Power analyses to inform Duplex Sequencing study designs for MutaMouse liver and bone marrow

Abstract

Regulatory genetic toxicology testing is essential for identifying potentially mutagenic hazards. Duplex Sequencing (DS) is an error-corrected next-generation sequencing technology that provides substantial advantages for mutation analysis over conventional mutagenicity assays including: improved accuracy of mutation detection, ability to measure changes in mutation spectrum, and applicability across diverse biological models. To apply DS for regulatory toxicology testing, power analyses are required to determine suitable sample sizes and study designs. In this study, we explored study designs to achieve sufficient power for various effect sizes in chemical mutagenicity assessment. We collected data from MutaMouse bone marrow and liver samples that were analyzed by DS using TwinStrand's Mouse Mutagenesis Panel. Average duplex reads achieved in two separates studies on liver and bone marrow were 8.4 × 10⁸ (± 7.4 × 10⁷) and 9.5 × 10⁸ (± 1.0 × 10⁸), respectively. Baseline mean mutation frequencies (MF) were 4.6 × 10^-8 (± 6.7 × 10^-9) and 4.6 × 10^-8 (± 1.1 × 10^-8), with estimated standard deviations for the animal-to-animal random effect of 0.15 and 0.20, for liver and bone marrow, respectively. We conducted simulation analyses based on these empirically derived parameters.

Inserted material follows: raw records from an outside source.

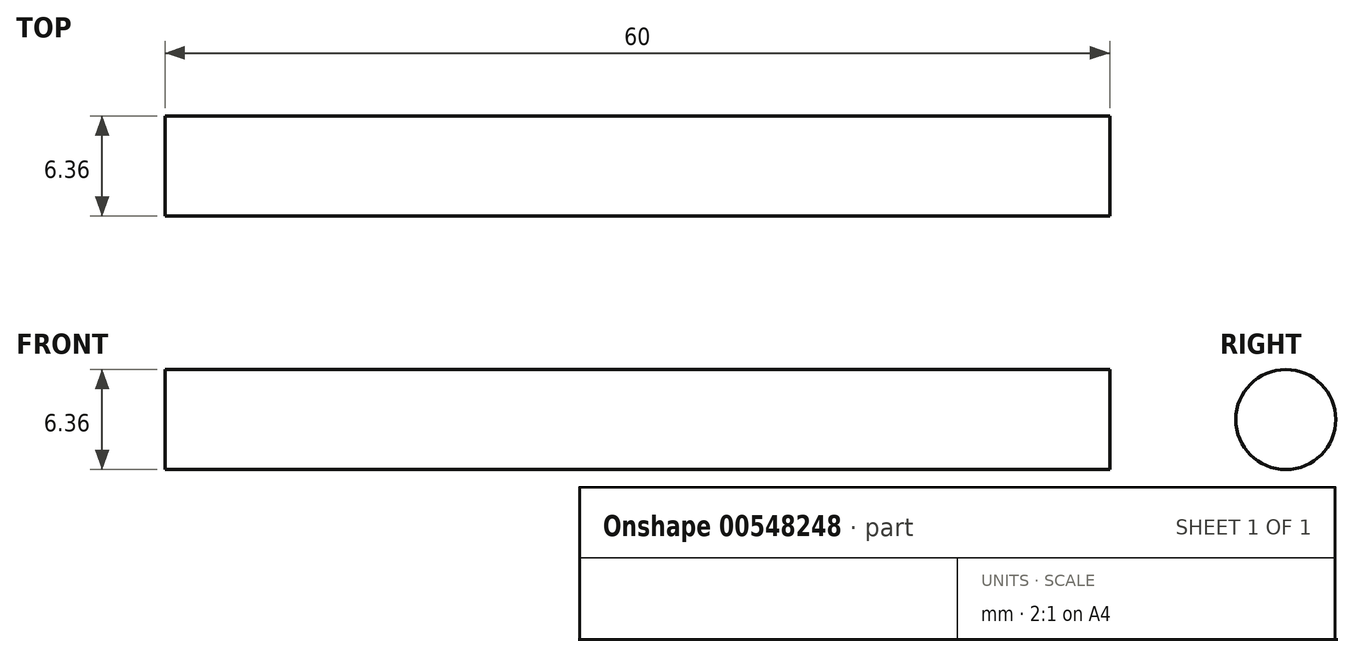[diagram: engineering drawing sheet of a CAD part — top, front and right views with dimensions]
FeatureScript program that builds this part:
annotation { "Feature Type Name" : "Feature", "Feature Type Description" : "" }
export const myFeature = defineFeature(function(context is Context, id is Id, definition is map)
    precondition{}
    {
        {
            var Q0;
            Q0=qCreatedBy(makeId("Right.planeOp"),FACE);
            var sketch = newSketch(context, id + "F0", { "sketchPlane" : qUnion([Q0])});
            skCircle(sketch, "E0", {"center": v(0, 0) * mm, "radius": 3.18 * mm});
            skSolve(sketch);
        }
        {
            var Q0;
            Q0=makeQuery(id+"F0.imprint","IMPRINT",FACE,{"disambiguationData":[TD([[makeQuery(id+"F0.imprint","IMPRINT",EDGE,{"derivedFrom":sQuery(id+"F0.wireOp",EDGE,"E0")}),1.0]])]});
            extrude(context, id + "F1", {"entities" : qUnion([Q0]), "endBound" : BoundingType.SYMMETRIC, "depth" : 60 * mm, "offsetDistance" : 25 * mm});
        }
    });
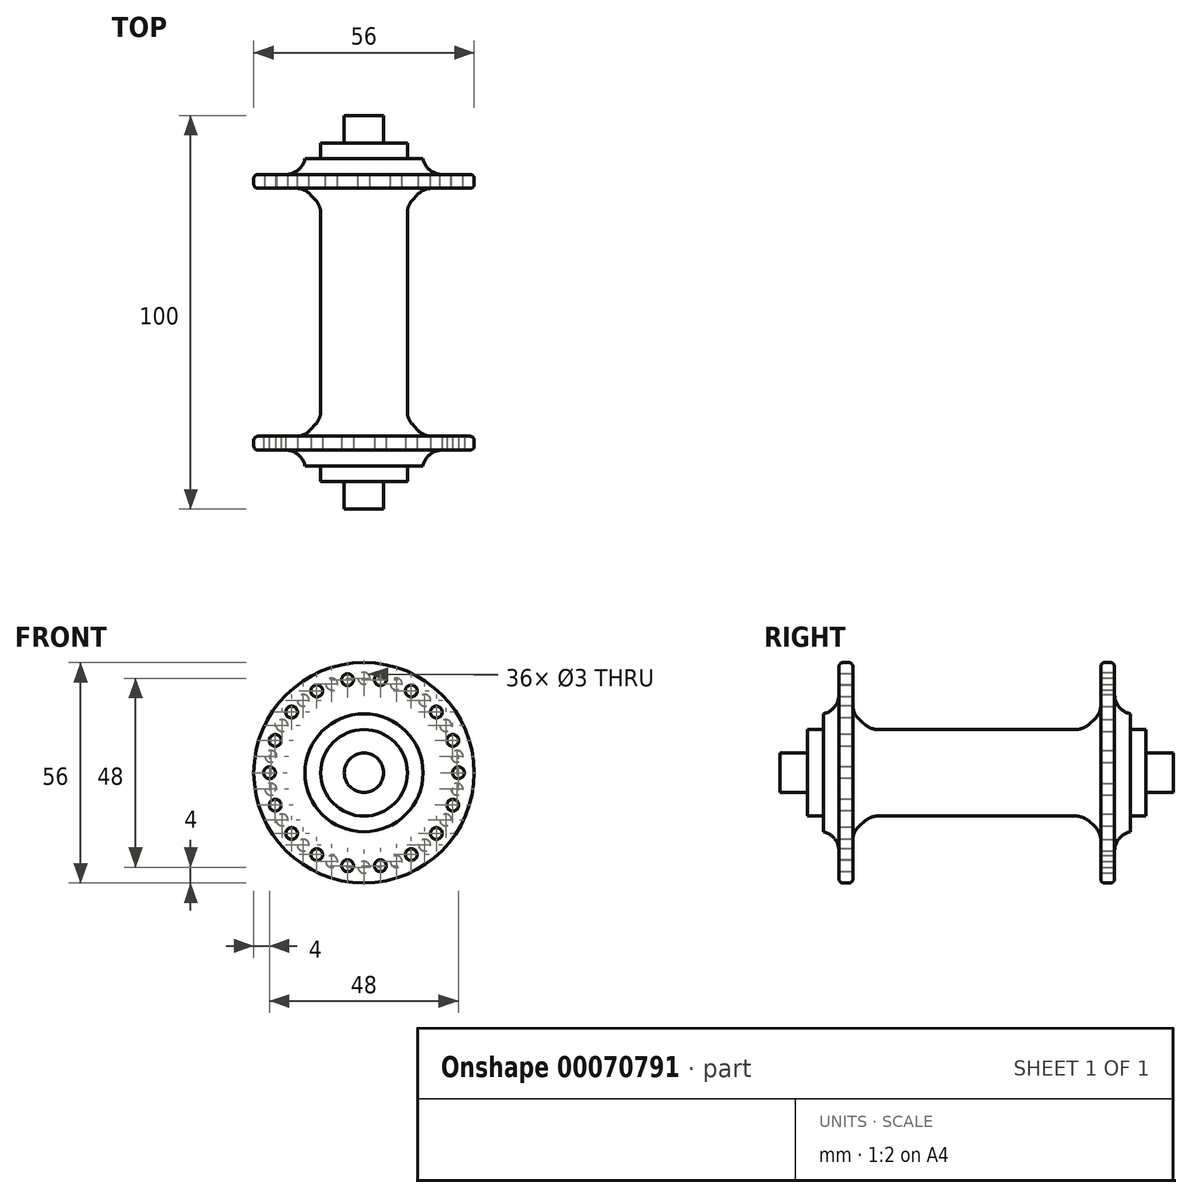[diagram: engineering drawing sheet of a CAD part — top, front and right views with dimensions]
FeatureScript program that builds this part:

We found that a sample size of four animals per group is sufficient to obtain over 80% power to detect a two-fold change in MF relative to baseline. In addition, we estimated the minimal total number of informative duplex bases sequenced with different sample sizes required to retain power for various effect sizes. Our work provides foundational data for establishing suitable study designs for mutagenicity testing using DS.

Keywords: duplex sequencing; error‐corrected sequencing; mutation frequency; power analysis; study design.